━━ EXTRACT ━━

"For many years the main problem that has preoccupied me, keeping me in a kind of tension, has been large scale...When I have the opportunity to create an ideal situation for my sculpture... in the midst of human traffic, I still feel that I am only 'dreaming’, imagining something that is not actual... I like to see people lean their bicycles on the sculptures, and pigeons come to rest, to see them humanised”.
Arnaldo Pomodoro, in S. Hunter An interview with Arnaldo Pomodoro, catalogue of the personal exhibition, Rotonda di via Besana, Milan 1974

The exhibition at the Belvedere Fort was a high point in an ongoing career that has increasingly archived a cumulative international prestige and acceptance, but is even now, ten years later, marked by new challenges and a spirit of experimentation. During his mature years Pomodoro moved into a decisive monumentality, exploring a new and sensitive series of relationships between his work and its many and varied sites. Although monumentality was hardly the intended goal, his work have evolved from miniature reliefs to great, curving slabs in space and then into his characteristic columns, cubes and disks, and later into larger, more elaborate and ambiguously poised spheres caught in the process of cracking from inexpressible, ineluctable forces and spheres within spheres, swelling germs of the life force, incipient and irresistible. Yet these increasingly large-scale statements became the essential point of his development, and perhaps its distinctive public aspect.

Ruota I, 1995, detail

Then came his remarkable retrospective exhibition at the architecturally intimidating Forte di belvedere, where Pomodoro was at pains to express his concern for the studied placement and painstaking adjustment of monumental sculptural form and surface, with the aim of acknowledging and reshaping the environment. Despite their basic geometry and universality, his sculptures throughout this prolific period from the 1970s and the 1990s remained distinctive for their ability to interact with his audience on a human scale.

━━━

(WORK TASK): Please pick up the piece on Arnaldo Pomodoro's large-scale sculpture above and keep writing from its last sentence.

━━ EXERCISE DATA ━━

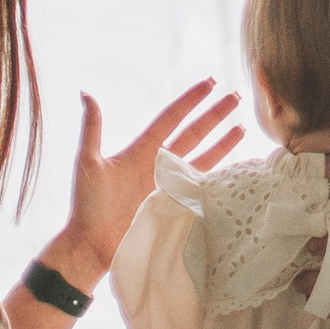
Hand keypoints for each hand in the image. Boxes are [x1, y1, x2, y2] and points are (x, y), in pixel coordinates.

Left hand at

━━━

(TASK OUTPUT):
Sam Hunters, "Monumenti e anti-Monumenti", in Arnaldo Pomodoro Catalogo ragionato della scultura Tomo I, Milan 2007, p. 76


"Per molti anni, il problema che mi ha più preoccupato, tenendomi in uno stato di tensione, è stato quello della grande scala... Quando ho l'opportunità di creare una situazione ideale per le mie sculture... nel mezzo del flusso umano, sento che sto ancora 'sognando', che sto immaginando qualcosa che non è attuale... Mi piace vedere le persone mentre appoggiano le loro biciclette contro le sculture, ed i piccioni che vi si posano, nel vederle umanizzate”.
Arnaldo Pomodoro in S. Hunter, Un'intervista con Arnaldo Pomodoro, in catalogo mostra personale, Rotonda di via Besana, Milano 1974

La mostra al Forte di Belvedere è stata il momento forse più alto di una carriera ancora attivissima, che ha raggiunto sicuro prestigio internazionale, e che a dieci anni di distanza si contraddistingue ancora per nuove sfide e grande spirito di sperimentazione. Negli anni della maturità Pomodoro si è spinto verso una monumentalità decisiva, esplorando nuove e sensibili relazioni fra il suo lavoro e le numerose e variate necessità di collocazione. Anche se la monumentalità non era certamente il suo scopo previsto, le sue opere si sono evolute dal piccolo rilievo alle grandiose lamine ricurve nello spazio, fino alle sue caratteristiche colonne, cubi e dischi, e poi nelle ancor più grandi, più elaborate e ambiguamente lucide sfere, catturate nel loro processo di disgregazione mentre sono aggredite da forze ineluttabili e inesprimibili, e sfere nelle sfere, pulsanti germi di linfa vitale, pressanti e irresistibili.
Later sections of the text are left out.